§ Work request 1: From the passage on Iqbal's view of the universe, please return the stretch that begins at the words "Physical science has" and stops after "an act (1).", copied without any change.
§ Work request 2: In the passage on Iqbal's view of the universe, why does nature appear to be a series of immobilities? Answer in one to three sentences.

To make Iqbal’s concept of Destiny intelligible, it is worthwhile to highlight his concept of the Divine, the cosmos, and the human.

                Unlike some thinkers who have pictured the universe as a tight mechanical system, Iqbal has conceived it in terms of a free creative movement. According to him, it is neither a closed system nor a finished product; it is rather an ever-increasing, expanding, and moving universe. To him, a seemingly solid and concrete thing is nothing but a phenomenon of movement. To quote his own words:

Physical science has reduced all things to move. The essential nature of the atom in modern science is electricity and not something electrified. What we call things are events in the continuity of nature which thought specializes and thus regards them as mutually isolated for purposes of action. The universe which seems to us a collection of things is not solid stuff occupying a void. It is not a thing but an act (1).

If what we call a thing is nothing but simply, an act, an event, and a movement, then why does nature appears to be a series of immobilities? Allama answers this question by saying that it is the activity of thought operating on static concepts that result in the phenomena of immobilities in nature. He refers to whitehead’s view on this issue, according to which nature is not a static fact situated in an a-dynamic void, but a structure of event’ processing the character of a continuous creative flow which thought cuts up into isolated immobilities out of thus mutual relations arise the concept of space and time(2)

§ Excerpted data:

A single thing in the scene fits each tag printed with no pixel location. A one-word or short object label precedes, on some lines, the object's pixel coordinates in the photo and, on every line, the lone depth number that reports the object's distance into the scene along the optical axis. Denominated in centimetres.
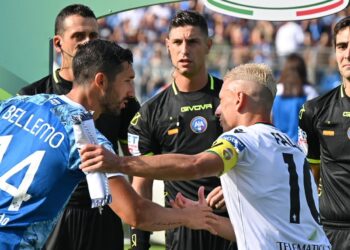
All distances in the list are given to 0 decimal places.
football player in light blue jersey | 825
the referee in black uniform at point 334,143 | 1283
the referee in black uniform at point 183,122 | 1302
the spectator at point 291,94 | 1906
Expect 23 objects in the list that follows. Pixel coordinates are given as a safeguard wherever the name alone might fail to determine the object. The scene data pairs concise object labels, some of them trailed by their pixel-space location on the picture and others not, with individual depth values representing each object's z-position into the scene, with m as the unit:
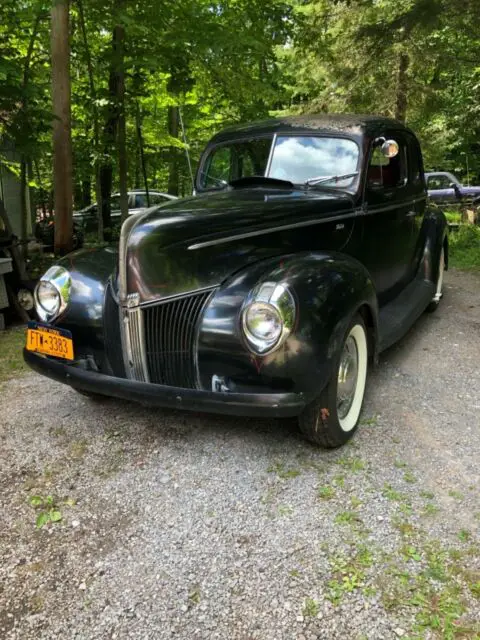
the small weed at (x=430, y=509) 2.40
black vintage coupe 2.51
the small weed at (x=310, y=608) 1.89
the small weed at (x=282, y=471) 2.74
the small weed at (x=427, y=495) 2.52
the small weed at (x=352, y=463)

§ Answer section 1:
Physical science has reduced all things to move. The essential nature of the atom in modern science is electricity and not something electrified. What we call things are events in the continuity of nature which thought specializes and thus regards them as mutually isolated for purposes of action. The universe which seems to us a collection of things is not solid stuff occupying a void. It is not a thing but an act (1).

§ Answer section 2: Nature appears as a series of immobilities because thought works with static concepts. Following Whitehead, nature is a continuous creative flow of events, which thought cuts up into isolated immobilities.